I thought these clumps would clogg a 3D printer nozzle immediately, but they seem to extrude rather well. The problem is that the filament doesn’t have a consistent diameter. This makes the extrusion unpredictable, but also jams the filament when used in a bowden extruder printer.

With a direct extruder, it seems to work better than expected.

The orange-to yellow color variations are due to a slow transition from the carotene pigment to the blue one.

The blue pigment didn’t survive the heat. It turned a dark brown/grey color.


Another verision of the Dunaliella salina carotene pigment had a less pure extraction, which meant that the color was more yellow-ish. The resulting pigment didn’t however had any un-dissolved particles suspended in the filament. It turned out a slightly pale and smooth yellow.

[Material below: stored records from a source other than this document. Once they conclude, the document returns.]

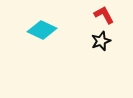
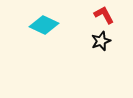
cyan diamond: moved 2 px right, 5 px up
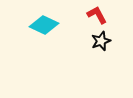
red L-shape: moved 7 px left
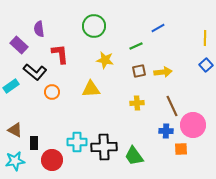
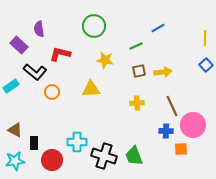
red L-shape: rotated 70 degrees counterclockwise
black cross: moved 9 px down; rotated 20 degrees clockwise
green trapezoid: rotated 15 degrees clockwise
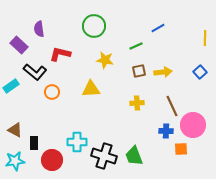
blue square: moved 6 px left, 7 px down
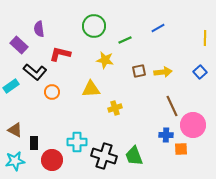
green line: moved 11 px left, 6 px up
yellow cross: moved 22 px left, 5 px down; rotated 16 degrees counterclockwise
blue cross: moved 4 px down
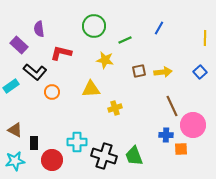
blue line: moved 1 px right; rotated 32 degrees counterclockwise
red L-shape: moved 1 px right, 1 px up
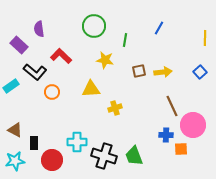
green line: rotated 56 degrees counterclockwise
red L-shape: moved 3 px down; rotated 30 degrees clockwise
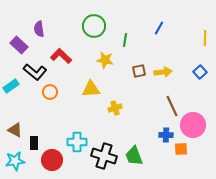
orange circle: moved 2 px left
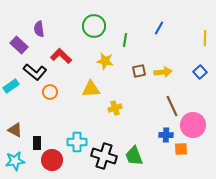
yellow star: moved 1 px down
black rectangle: moved 3 px right
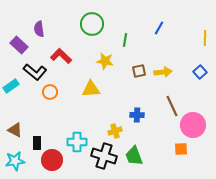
green circle: moved 2 px left, 2 px up
yellow cross: moved 23 px down
blue cross: moved 29 px left, 20 px up
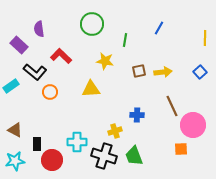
black rectangle: moved 1 px down
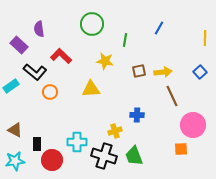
brown line: moved 10 px up
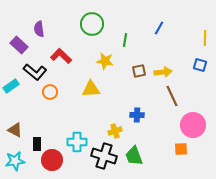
blue square: moved 7 px up; rotated 32 degrees counterclockwise
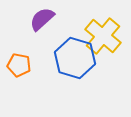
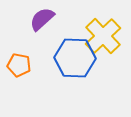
yellow cross: rotated 6 degrees clockwise
blue hexagon: rotated 15 degrees counterclockwise
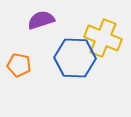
purple semicircle: moved 1 px left, 1 px down; rotated 24 degrees clockwise
yellow cross: moved 2 px down; rotated 24 degrees counterclockwise
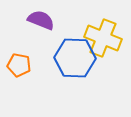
purple semicircle: rotated 40 degrees clockwise
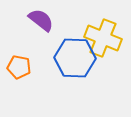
purple semicircle: rotated 16 degrees clockwise
orange pentagon: moved 2 px down
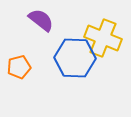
orange pentagon: rotated 25 degrees counterclockwise
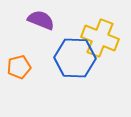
purple semicircle: rotated 16 degrees counterclockwise
yellow cross: moved 3 px left
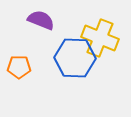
orange pentagon: rotated 15 degrees clockwise
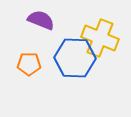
orange pentagon: moved 10 px right, 3 px up
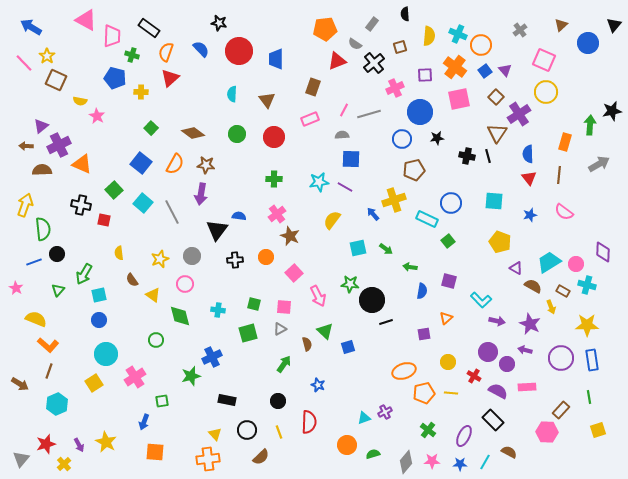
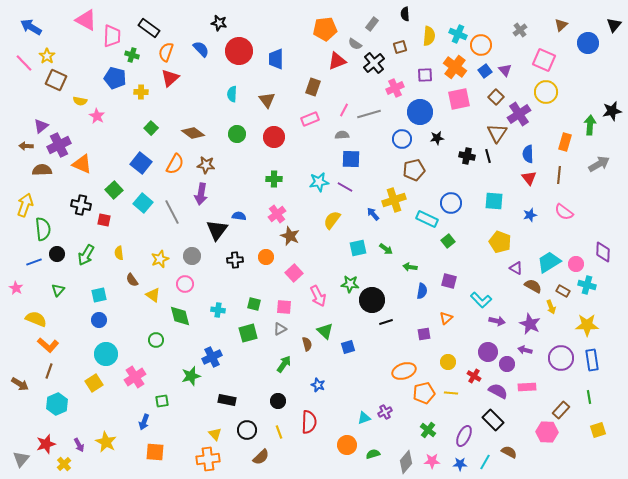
green arrow at (84, 274): moved 2 px right, 19 px up
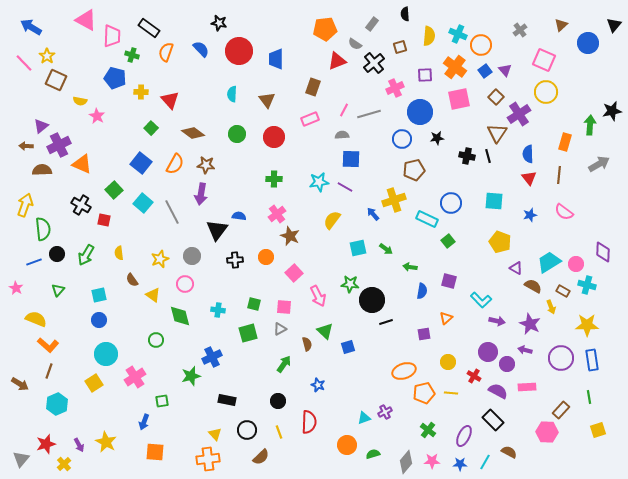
red triangle at (170, 78): moved 22 px down; rotated 30 degrees counterclockwise
black cross at (81, 205): rotated 18 degrees clockwise
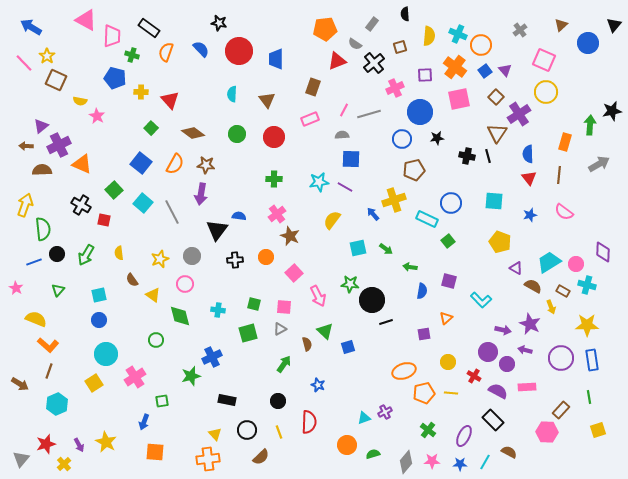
purple arrow at (497, 321): moved 6 px right, 9 px down
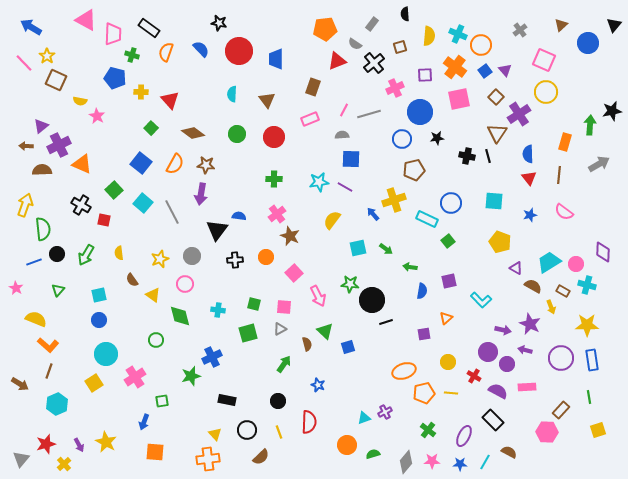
pink trapezoid at (112, 36): moved 1 px right, 2 px up
purple square at (449, 281): rotated 28 degrees counterclockwise
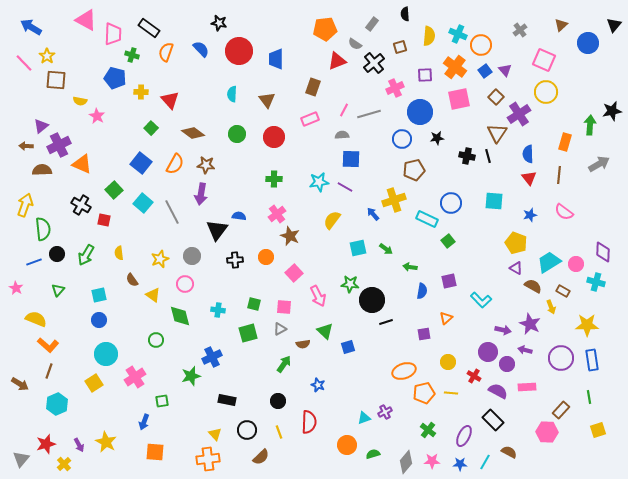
brown square at (56, 80): rotated 20 degrees counterclockwise
yellow pentagon at (500, 242): moved 16 px right, 1 px down
cyan cross at (587, 285): moved 9 px right, 3 px up
brown semicircle at (307, 344): moved 4 px left; rotated 96 degrees clockwise
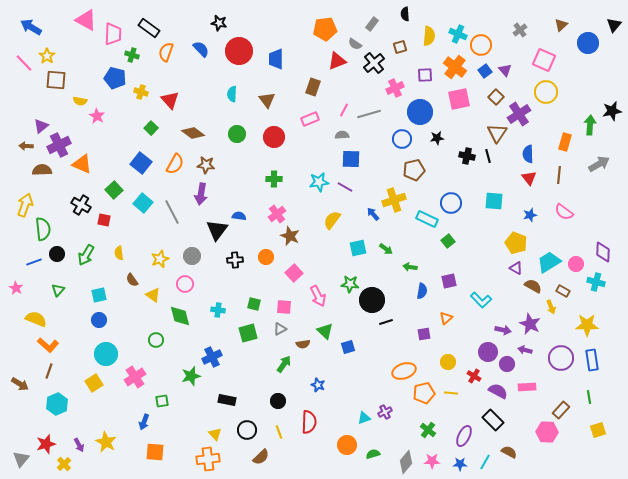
yellow cross at (141, 92): rotated 16 degrees clockwise
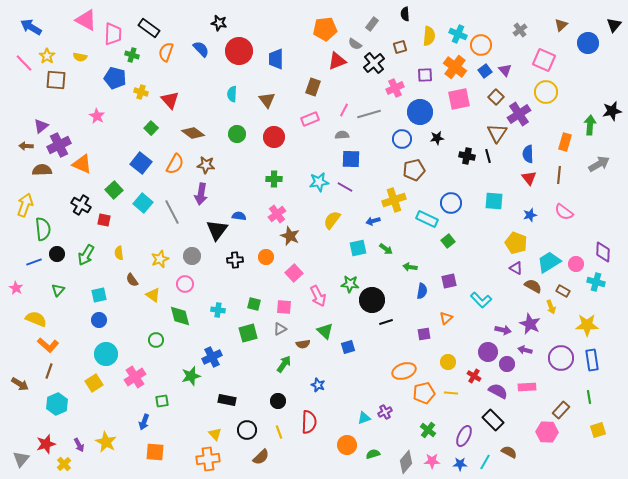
yellow semicircle at (80, 101): moved 44 px up
blue arrow at (373, 214): moved 7 px down; rotated 64 degrees counterclockwise
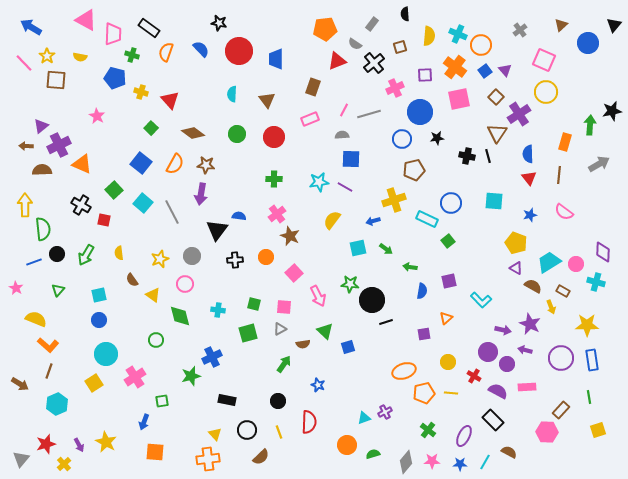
yellow arrow at (25, 205): rotated 20 degrees counterclockwise
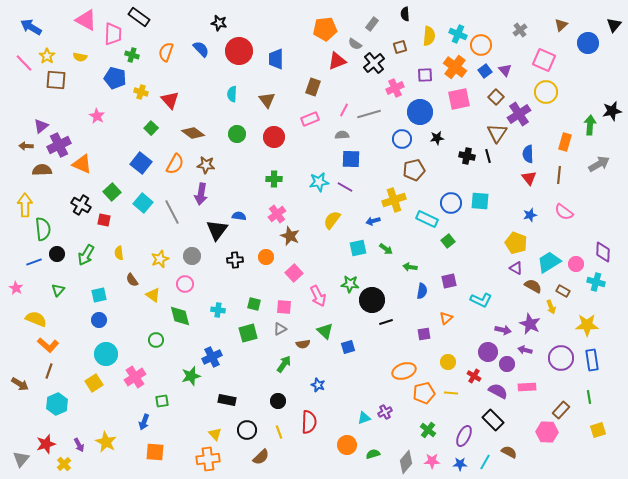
black rectangle at (149, 28): moved 10 px left, 11 px up
green square at (114, 190): moved 2 px left, 2 px down
cyan square at (494, 201): moved 14 px left
cyan L-shape at (481, 300): rotated 20 degrees counterclockwise
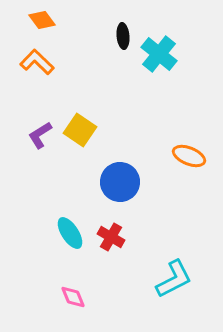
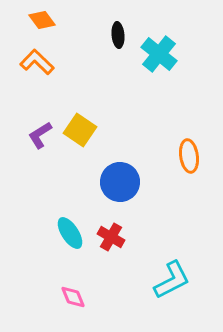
black ellipse: moved 5 px left, 1 px up
orange ellipse: rotated 60 degrees clockwise
cyan L-shape: moved 2 px left, 1 px down
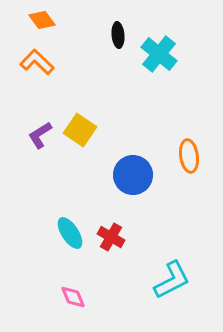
blue circle: moved 13 px right, 7 px up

The filament diameter changed quite a bit. We had to cut out the parts that were too wide to fit the extruder. It took three pieces of filament to print this test-bar.


We tried a brilliant pink colour. The pigment is called phycoerithrin and it’s made by the micro alga Porphyridium purpureum.

The extrusion turns the pigment into very small particles of pigment. The heat makes the colour change to a medium brown.

I’ll call this one stracciatella!


Three bio filament tests on a small geometric shape. The rightmost one is a regular, non-bio colored translucent orange PLA.

A bigger version of the carotene pigment shows variations over time.